A slew of short clips highlight the half-dozen deleted songs from the movie, each of which notes where the song would have appeared in the movie and uses pre-production artwork to act as a quasi-animatic for each deleted song. There are also an incredible number of trailers and TV spots for the movie, and even a few radio advertising spots. Finally, a series of art galleries encompasses everything from storyboard art, pre-production color studies, character designs, live-action reference, and animation pencil drawings. The final extras are the usual teeny-bopper music video and DVD kiddie games, all of which are as essential as the ones on earlier special editions (which is to say not at all). The first DVD is also equipped with Disney’s “FastPlay” system, and someone should really point out that a true “Fast Play” system would skip the lengthy tutorial on how to use FastPlay and just jump straight to the DVD menu. Regardless, the quibbles with the special features on this disc are nothing different from those of other Platinum Editions, and they are all a perfectly reasonable price to pay for such a delightful movie that is presented so beautifully.

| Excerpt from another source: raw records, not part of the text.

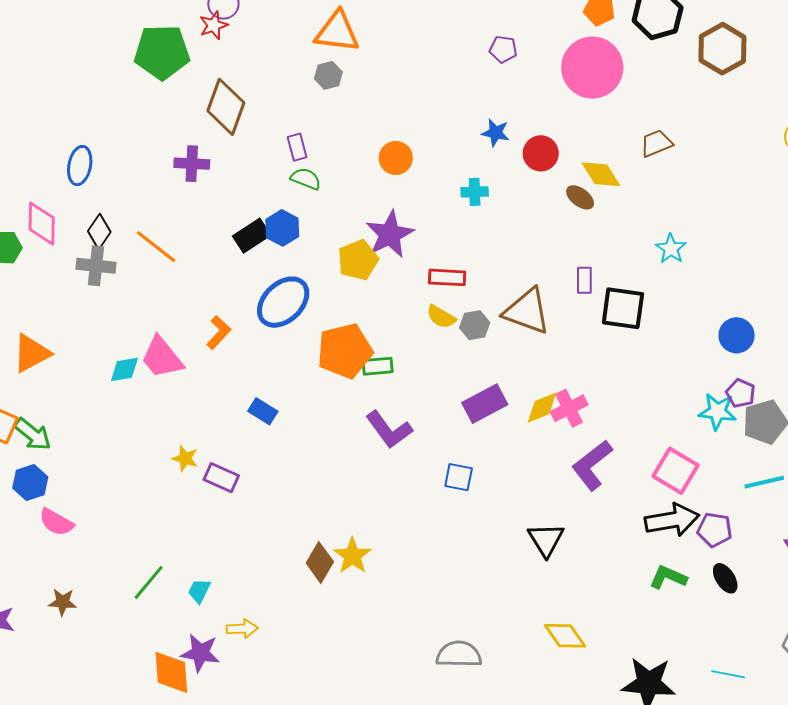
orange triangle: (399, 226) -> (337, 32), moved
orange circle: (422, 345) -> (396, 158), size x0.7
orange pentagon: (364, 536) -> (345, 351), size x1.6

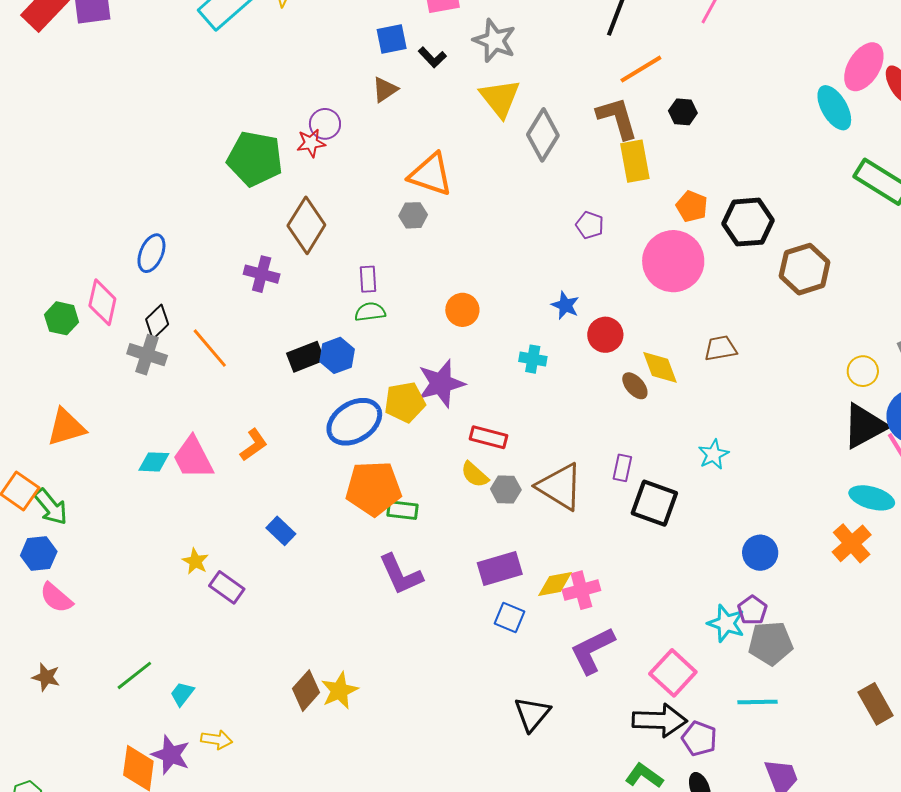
green semicircle: (306, 179) -> (370, 312), turned -40
blue ellipse: (283, 302) -> (354, 422), moved
blue square: (459, 477) -> (509, 617), moved

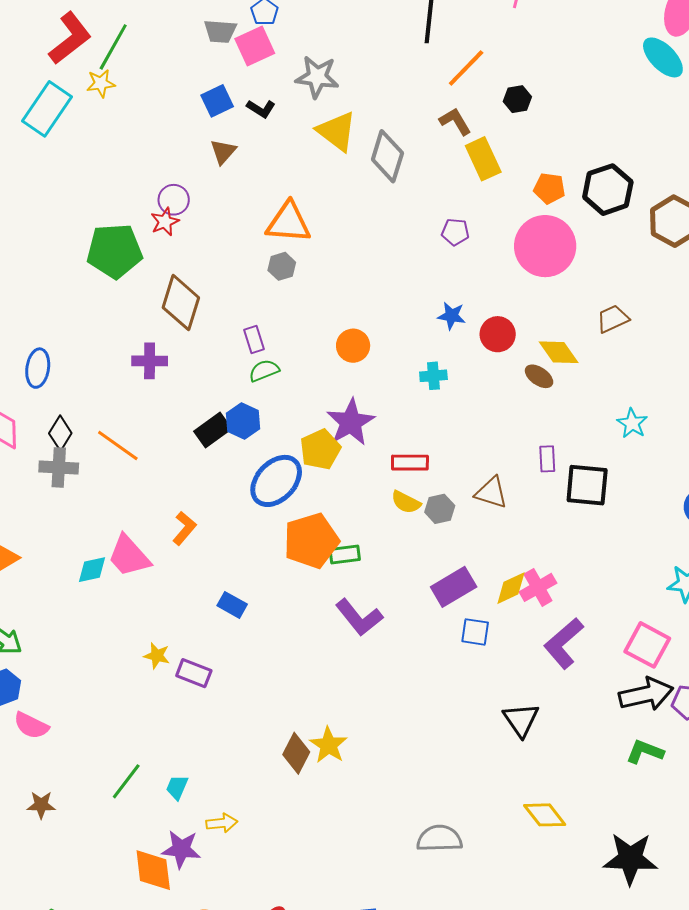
brown L-shape: (617, 118) -> (455, 121), size x0.7
brown triangle: (560, 487) -> (491, 493), size x0.7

I had much stronger memories of Lady and the Tramp than I did of 101 Dalmatians before watching this Platinum Edition DVD. The plot and highlights of Lady and the Tramp stuck with me, while I could remember nothing more than incredibly broad highlights of 101 Dalmatians. Watching the movie now, I was probably completely unable to fully appreciate 101 Dalmatians sophisticated visual and storytelling sensibility until adulthood. It was a clear and visible break from the past for the Disney animation studio, and my adult eyes can now see it for the truly groundbreaking work that it is. 101 Dalmatians has easily made the transition from “contemporary” to “classic” — a claim which eludes many other films from the era — and the two-disc Platinum DVD gives this classic the treatment it deserves.